Francis reminds us that technological progress is not coextensive with moral progress. He recounts the central role that technology played in the murderous rampages of Communism and Nazism. In the best tradition of conservative moralism, he counsels “clear-minded self-restraint” and a “setting of limits”. His critique of a one-dimensional “technological paradigm” that assumes that economics and technology can solve all our problems, without the help of virtue and self-limitation, is salutary and consistent with the best Catholic and conservative wisdom.

Pope Francis is not wrong when he argues that “modernity has been marked by an excessive anthropocentrism” linked to a “Promethean vision of mastery over the world”. Man is not God and should eschew all projects of human self-deification. All social progress demands respect for limits and efforts at self-limitation. These are words of wisdom that the secular world desperately needs to hear. Yet he remains tepid on the contribution that markets and technological innovation can make in addressing a problem such as climate change. He almost always identifies markets with greed, inequality, economic imperialism and environmental degradation.
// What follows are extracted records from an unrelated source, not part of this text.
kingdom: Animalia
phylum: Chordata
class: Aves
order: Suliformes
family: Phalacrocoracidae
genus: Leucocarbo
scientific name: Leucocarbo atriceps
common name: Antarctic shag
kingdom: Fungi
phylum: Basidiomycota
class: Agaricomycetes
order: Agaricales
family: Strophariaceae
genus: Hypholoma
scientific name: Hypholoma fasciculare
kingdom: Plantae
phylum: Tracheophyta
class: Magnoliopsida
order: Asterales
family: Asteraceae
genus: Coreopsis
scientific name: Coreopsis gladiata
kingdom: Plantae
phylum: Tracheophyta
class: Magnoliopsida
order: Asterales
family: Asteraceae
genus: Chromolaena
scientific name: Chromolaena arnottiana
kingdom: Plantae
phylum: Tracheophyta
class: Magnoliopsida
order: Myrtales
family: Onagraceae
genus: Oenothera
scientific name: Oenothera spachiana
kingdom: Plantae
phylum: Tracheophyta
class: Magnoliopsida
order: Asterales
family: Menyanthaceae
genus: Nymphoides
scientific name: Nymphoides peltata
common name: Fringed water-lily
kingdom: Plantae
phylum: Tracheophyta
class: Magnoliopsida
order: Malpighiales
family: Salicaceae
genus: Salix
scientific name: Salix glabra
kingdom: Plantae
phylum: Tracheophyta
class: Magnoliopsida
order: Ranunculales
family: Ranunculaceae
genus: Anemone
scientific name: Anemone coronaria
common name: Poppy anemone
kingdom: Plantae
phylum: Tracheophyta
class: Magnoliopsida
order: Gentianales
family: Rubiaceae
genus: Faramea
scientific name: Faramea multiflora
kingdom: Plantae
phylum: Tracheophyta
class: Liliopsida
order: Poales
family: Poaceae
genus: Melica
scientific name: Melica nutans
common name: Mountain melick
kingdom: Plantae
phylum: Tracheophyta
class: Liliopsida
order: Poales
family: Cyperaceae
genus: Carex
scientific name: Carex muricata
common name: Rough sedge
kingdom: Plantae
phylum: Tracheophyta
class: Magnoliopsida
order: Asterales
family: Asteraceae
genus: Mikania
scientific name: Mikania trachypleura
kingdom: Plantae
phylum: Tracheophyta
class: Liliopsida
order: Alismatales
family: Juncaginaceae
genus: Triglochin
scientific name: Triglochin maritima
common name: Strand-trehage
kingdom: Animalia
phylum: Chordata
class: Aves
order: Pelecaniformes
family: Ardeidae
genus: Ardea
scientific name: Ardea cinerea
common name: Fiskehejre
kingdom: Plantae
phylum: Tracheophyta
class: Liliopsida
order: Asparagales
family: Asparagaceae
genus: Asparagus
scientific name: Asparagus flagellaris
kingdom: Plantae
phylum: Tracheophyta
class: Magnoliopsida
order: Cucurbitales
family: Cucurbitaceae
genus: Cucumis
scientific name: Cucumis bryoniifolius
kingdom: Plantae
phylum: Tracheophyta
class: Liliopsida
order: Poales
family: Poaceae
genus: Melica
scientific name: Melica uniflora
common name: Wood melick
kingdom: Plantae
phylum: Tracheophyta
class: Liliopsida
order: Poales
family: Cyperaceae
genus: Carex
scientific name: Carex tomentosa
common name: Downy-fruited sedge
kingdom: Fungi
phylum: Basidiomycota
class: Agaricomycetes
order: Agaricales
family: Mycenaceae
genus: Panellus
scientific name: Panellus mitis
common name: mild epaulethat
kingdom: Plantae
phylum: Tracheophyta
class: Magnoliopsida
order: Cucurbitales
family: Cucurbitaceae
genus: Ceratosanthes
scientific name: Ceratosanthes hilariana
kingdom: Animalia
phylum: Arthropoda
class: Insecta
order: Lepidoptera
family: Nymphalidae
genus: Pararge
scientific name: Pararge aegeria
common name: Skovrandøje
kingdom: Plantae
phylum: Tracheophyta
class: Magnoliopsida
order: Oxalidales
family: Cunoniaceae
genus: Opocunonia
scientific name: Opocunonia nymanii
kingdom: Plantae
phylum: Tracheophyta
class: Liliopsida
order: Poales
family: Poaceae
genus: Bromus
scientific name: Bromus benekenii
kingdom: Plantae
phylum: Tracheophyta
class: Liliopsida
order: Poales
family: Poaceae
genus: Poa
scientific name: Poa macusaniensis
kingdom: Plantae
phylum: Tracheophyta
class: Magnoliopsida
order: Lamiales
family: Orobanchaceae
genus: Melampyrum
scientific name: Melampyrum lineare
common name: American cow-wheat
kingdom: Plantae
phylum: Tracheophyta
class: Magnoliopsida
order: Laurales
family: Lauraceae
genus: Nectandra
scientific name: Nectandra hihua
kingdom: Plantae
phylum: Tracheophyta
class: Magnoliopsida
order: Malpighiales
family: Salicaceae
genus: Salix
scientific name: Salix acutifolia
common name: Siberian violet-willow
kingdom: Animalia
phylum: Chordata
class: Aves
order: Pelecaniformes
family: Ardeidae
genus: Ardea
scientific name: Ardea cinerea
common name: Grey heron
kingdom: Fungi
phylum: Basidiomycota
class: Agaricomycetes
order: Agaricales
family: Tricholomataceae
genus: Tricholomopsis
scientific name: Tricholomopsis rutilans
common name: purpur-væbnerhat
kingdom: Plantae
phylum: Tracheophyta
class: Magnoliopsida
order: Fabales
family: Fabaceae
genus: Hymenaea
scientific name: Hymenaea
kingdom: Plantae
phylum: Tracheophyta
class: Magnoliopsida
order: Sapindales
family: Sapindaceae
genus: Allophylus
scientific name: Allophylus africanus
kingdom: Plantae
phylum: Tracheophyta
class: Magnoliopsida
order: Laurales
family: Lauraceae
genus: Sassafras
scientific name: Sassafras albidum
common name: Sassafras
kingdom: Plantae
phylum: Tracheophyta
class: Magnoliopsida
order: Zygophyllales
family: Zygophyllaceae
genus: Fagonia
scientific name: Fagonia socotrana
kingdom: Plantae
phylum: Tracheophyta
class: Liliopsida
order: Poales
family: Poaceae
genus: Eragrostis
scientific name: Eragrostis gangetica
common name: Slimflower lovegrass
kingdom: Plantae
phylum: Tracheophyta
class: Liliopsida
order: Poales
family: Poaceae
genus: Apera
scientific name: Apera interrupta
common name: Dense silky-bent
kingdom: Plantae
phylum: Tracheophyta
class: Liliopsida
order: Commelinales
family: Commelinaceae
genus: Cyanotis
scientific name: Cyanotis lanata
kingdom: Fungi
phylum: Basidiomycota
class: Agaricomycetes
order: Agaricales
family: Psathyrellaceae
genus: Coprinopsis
Moreover, he is silent about the horrendous environmental devastation that accompanied and characterised totalitarian socialist systems in the twentieth century. Democratic capitalist systems, in contrast, have remarkable powers of self-correction.

As George Will has argued, one has only to compare the levels of pollution in Dickens’s London with those in today’s London, or look at the remarkable transformation of the Thames over the past fifty years, to question Francis’s identification of capitalist “progress” with the accumulation of debris, desolation and filth”. To be sure, Francis occasionally notes that “business is a noble vocation” that “is directed to producing wealth and improving the world”. But such balanced statements occur relatively infrequently; Francis spends much more time excoriating profit motives and lecturing on the evils of air-conditioning and the full array of consumer goods. (He even has a good word to say about subsistence farming, a way of life the poor are so desperate to escape that they flee to monstrously large and dangerous cities.)